Five of the self-isolation centers were opened this week and eight more are due next week in efforts to stem the spread of the coronavirus and care for critical populations. The infection rate has surged in the northwest of the state, sweeping across much of the Navajo Nation and penetrating the small indigenous pueblos of Zia and San Felipe.
Human Services Secretary David Scrase said plans also are underway to dedicate an nursing home to elderly patients with COVID-19 so that they can be quickly removed form otherwise healthy assisted living centers. That isolation strategy also would also provide transitional care for elderly patients as they emerge from hospitalization or intensive care and recover.
Lujan Grisham announced that more than a dozen businesses have been served with cease and desist orders for violating public health directives that closed down many nonessential businesses.
She admonished people who continue to flout a stay-at-home order with large gatherings documented on social media, despite a ban of public gathering of more than five people.
“If you can’t comply, we’re going to let you know,” she said. “We will enforce because we have an obligation to save as many lives as possible.”
Lujan Grisham held up a a portrait of her own mother who is confined to an assisted living facility as an example of the people most endangered by cavalier attitudes toward social distancing.
If “the nurses and the doctors who are coming to that particular facility where she lives have been to grocery stores where too many people have been, and have been at a gas station where too many people have been, and have been at a park where too many people have been,” the governor said, “then the life that you could destroy could be mine because I could lose my mother.”
The state's 17th death linked to coronavirus was a woman in her 80s who lived at a retirement and nursing center in Albquerque where dozens of residents and staff have contracted the virus.
Confirmed COVID-19 infections statewide rose to 989 on Thursday, after more than 25,000 tests.
Health Secretary Kathy Kunkel said the state has forged ahead with expanded testing procedures that search for asymptomatic patients that can still transmit the disease, with a focus on nursing homes, drug treatment centers and Native American pueblo communities.
The infection rate in three northwestern counties is nearly three times the statewide average.

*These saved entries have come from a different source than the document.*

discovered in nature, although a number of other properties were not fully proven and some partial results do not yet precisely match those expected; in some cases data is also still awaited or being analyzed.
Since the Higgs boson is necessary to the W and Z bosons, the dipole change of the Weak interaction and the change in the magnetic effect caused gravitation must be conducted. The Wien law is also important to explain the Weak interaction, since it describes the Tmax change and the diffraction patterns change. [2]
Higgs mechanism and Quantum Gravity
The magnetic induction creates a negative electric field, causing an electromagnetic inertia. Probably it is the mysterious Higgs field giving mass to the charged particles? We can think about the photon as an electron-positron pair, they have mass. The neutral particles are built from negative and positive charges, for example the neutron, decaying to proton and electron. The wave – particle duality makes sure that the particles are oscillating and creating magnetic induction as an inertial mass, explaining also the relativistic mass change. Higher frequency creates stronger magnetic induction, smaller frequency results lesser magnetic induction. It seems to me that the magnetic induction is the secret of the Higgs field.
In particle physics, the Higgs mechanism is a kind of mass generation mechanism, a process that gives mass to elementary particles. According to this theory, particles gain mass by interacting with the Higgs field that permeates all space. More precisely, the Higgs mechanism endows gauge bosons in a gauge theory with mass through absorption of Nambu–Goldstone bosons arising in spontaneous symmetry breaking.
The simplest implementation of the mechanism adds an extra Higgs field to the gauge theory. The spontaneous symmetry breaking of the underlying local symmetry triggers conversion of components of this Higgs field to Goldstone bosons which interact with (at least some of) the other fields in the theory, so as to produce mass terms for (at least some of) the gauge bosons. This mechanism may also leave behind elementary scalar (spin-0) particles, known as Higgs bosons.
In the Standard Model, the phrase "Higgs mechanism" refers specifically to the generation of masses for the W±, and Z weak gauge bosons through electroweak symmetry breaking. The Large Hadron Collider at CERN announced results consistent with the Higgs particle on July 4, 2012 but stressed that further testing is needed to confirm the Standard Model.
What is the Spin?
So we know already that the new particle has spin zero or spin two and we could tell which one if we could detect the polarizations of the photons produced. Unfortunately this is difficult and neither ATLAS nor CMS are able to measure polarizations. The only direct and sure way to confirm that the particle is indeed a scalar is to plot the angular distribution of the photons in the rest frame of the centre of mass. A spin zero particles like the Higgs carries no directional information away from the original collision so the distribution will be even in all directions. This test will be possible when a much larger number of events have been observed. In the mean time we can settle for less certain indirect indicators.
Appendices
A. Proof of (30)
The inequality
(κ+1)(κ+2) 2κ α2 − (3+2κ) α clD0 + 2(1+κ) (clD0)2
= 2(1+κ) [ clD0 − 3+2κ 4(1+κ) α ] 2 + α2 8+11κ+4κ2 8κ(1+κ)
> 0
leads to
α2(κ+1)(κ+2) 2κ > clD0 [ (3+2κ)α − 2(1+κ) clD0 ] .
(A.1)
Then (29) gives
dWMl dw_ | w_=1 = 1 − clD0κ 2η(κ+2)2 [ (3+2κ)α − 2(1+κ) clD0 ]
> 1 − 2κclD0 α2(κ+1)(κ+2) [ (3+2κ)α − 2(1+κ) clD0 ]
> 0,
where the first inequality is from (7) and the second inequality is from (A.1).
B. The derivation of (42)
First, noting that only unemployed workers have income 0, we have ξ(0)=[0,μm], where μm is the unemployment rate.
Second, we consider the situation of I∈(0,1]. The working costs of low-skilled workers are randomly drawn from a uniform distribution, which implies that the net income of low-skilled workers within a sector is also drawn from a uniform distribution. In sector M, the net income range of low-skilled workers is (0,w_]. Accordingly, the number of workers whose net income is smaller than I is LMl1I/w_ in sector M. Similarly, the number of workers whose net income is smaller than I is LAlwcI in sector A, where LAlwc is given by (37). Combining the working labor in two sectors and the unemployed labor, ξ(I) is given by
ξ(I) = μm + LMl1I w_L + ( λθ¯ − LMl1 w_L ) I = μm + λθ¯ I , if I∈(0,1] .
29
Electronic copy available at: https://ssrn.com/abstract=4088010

Seven counties in the east and northeast of the state have yet to detect an infection.
For most people, the coronavirus causes mild or moderate symptoms, such as fever and cough that clear up in two to three weeks. For some, especially older adults and people with existing health problems, it can cause more severe illness, including pneumonia, and death.
In other virus-related news:
—Rural hospitals that have suspended non-urgent procedures while bracing for a surge in coronavirus patients have begun receiving a temporary financial lifeline from the federal government, members of New Mexico's congressional delegation announced.
U.S. Rep Xochitl Torres Small and Sen. Martin Heinrich say that the Gila Regional Medical Center in Silver City will receive an advance Medicare payment of $6.8 million.
Rural hospitals and clinics are being starved of usual income as they postpone elective surgeries and procedures to open up beds and equipment for a likely upswing in patients infected with COVID-19. The accelerated Medicare payments to hospitals and clinics are an outcome of the most recent coronavirus aid package.
— Las Cruces Mayor Ken Miyagishima signed a citywide emergency proclamation Tuesday, requiring residents to keep following all the state's current public health orders to April 30, the Las Cruces Sun News reported. The proclamation allows the city easier access to emergency funding and grants more mayoral abilities, including enacting a curfew, restricting public gatherings and requiring area evacuations.
— Albuquerque Public School students will finish the academic year online until May 21. Seniors are expected to finish their high school careers with pass or fail grades and modified requirements, including lower passing scores for end-of-course exams, the Albuquerque Journal reported.